--- PROVIDED PASSAGE Enclosed Below ---

Personal computers invade the classroom. John Kemeny.
Each fall one speculates how the Freshman class may differ from previous classes. But we already know how the class entering Dart-mouth College this fall will be unique: each member of the class will be strongly encouraged to buy his or her own personal computer. The college has made the terms so attractive (pay over four years, payments eligible for financial aid) that we expect that most students will graduate owning a computer.
Dartmouth College will be in the first group of institutions to make personal computers universally availabe. Personal computers are also appearing in significant numbers at other colleges and in our high schools. In the future they will constitute the most important tool for educational computing.
The question I want to address is: "What use will our colleges and high schools make of personal computers?"
There are some obvious uses. If the institution has the capability of connecting large numbers of personal computers to a mainframe (and dartmouth does have a network that makes this possible) the PCs will be very fancy terminals. Second, PCs can be used for word processing; I am sure that future generations of students will write all term papers on their computers. Third, there is a variety of utility programs. And fourth, there are games. While there uses are attractive, I would like to suggest that if they define the scope of personal computing in higher education, those computers will have a negligible impact on the quality of education.
Whatever else a personal computer may be good for, it is first and foremost a computer--and a very powerful one at that. We now have an opportunity to integrate the use of computers into the curriculum to the point where asking a student to carry out a computer assignment will be as routine as asking him to read a book. Putting first rate hardware into the hands of our students is only half the battle, however--and possibly the easier half. Readers of Creative Computing will surely be aware of the fact that the quality of software usually lags behind the quality of the hardware. And educational software is in a particularly sad state.
The major bottleneck in preparing good educational software is a lack of good language for personal computers. And, typicall, no two personal computers speak the same dialect of a language. Faculty members who have prepared excellent software for their classes are frustrated in trying to "export" them. Textbooks that include computer programs must be published in several different versions, each tailored to a particular personal computer. This is a very expensive and wasteful process. It is also a poor use of the resources of an institution: students are limited to a single brand of personal computer in using a particular software package. These facts have significantly retarded the availability of first rate educational software.

--- End of Enclosed PROVIDED PASSAGE ---
--- INFORMATION PROVIDED Enclosed Below ---

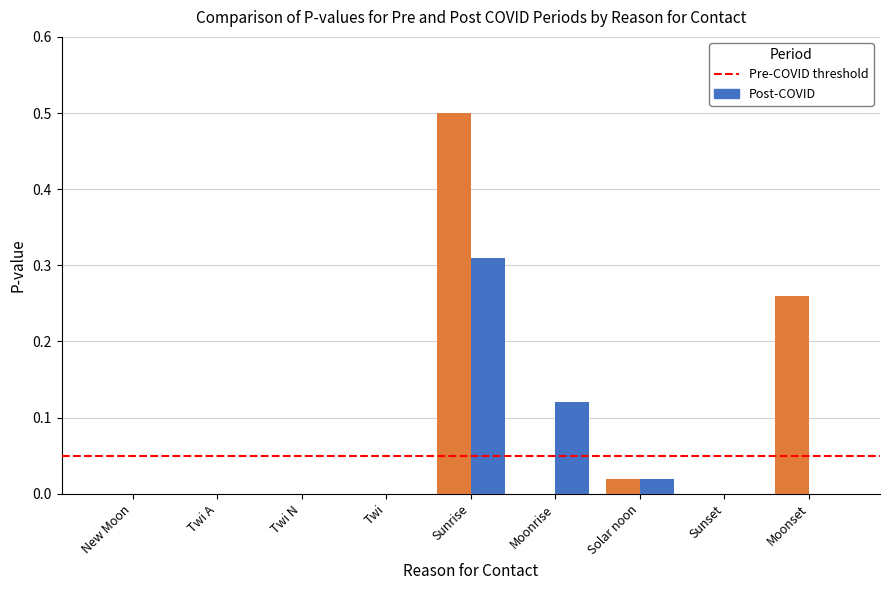

At which category is the sum across all series the highest?

Sunrise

--- End of Enclosed INFORMATION PROVIDED ---

- **ACTIVITY LIST**:
1. Reproduce word for word the passage of the classroom computers article between "There are some" and "quality of education.", inclusive.
2. In the classroom computers article, what is named as the major bottleneck in preparing good educational software?
3. Decide whether each statement agrees with the classroom computers article, and back each yes or no with the deciding words quoted from it. (a) Students may pay for their computers over four years. (b) The author expects word processing, utilities and games by themselves to greatly improve the quality of education. (c) Textbooks that include computer programs can be published in a single version for every personal computer.

- **ANSWERS BY TASK**:
1.
There are some obvious uses. If the institution has the capability of connecting large numbers of personal computers to a mainframe (and dartmouth does have a network that makes this possible) the PCs will be very fancy terminals. Second, PCs can be used for word processing; I am sure that future generations of students will write all term papers on their computers. Third, there is a variety of utility programs. And fourth, there are games. While there uses are attractive, I would like to suggest that if they define the scope of personal computing in higher education, those computers will have a negligible impact on the quality of education.

2. A lack of good language for personal computers.

3.
(a) Yes: "pay over four years, payments eligible for financial aid"
(b) No: "those computers will have a negligible impact on the quality of education"
(c) No: "Textbooks that include computer programs must be published in several different versions, each tailored to a particular personal computer"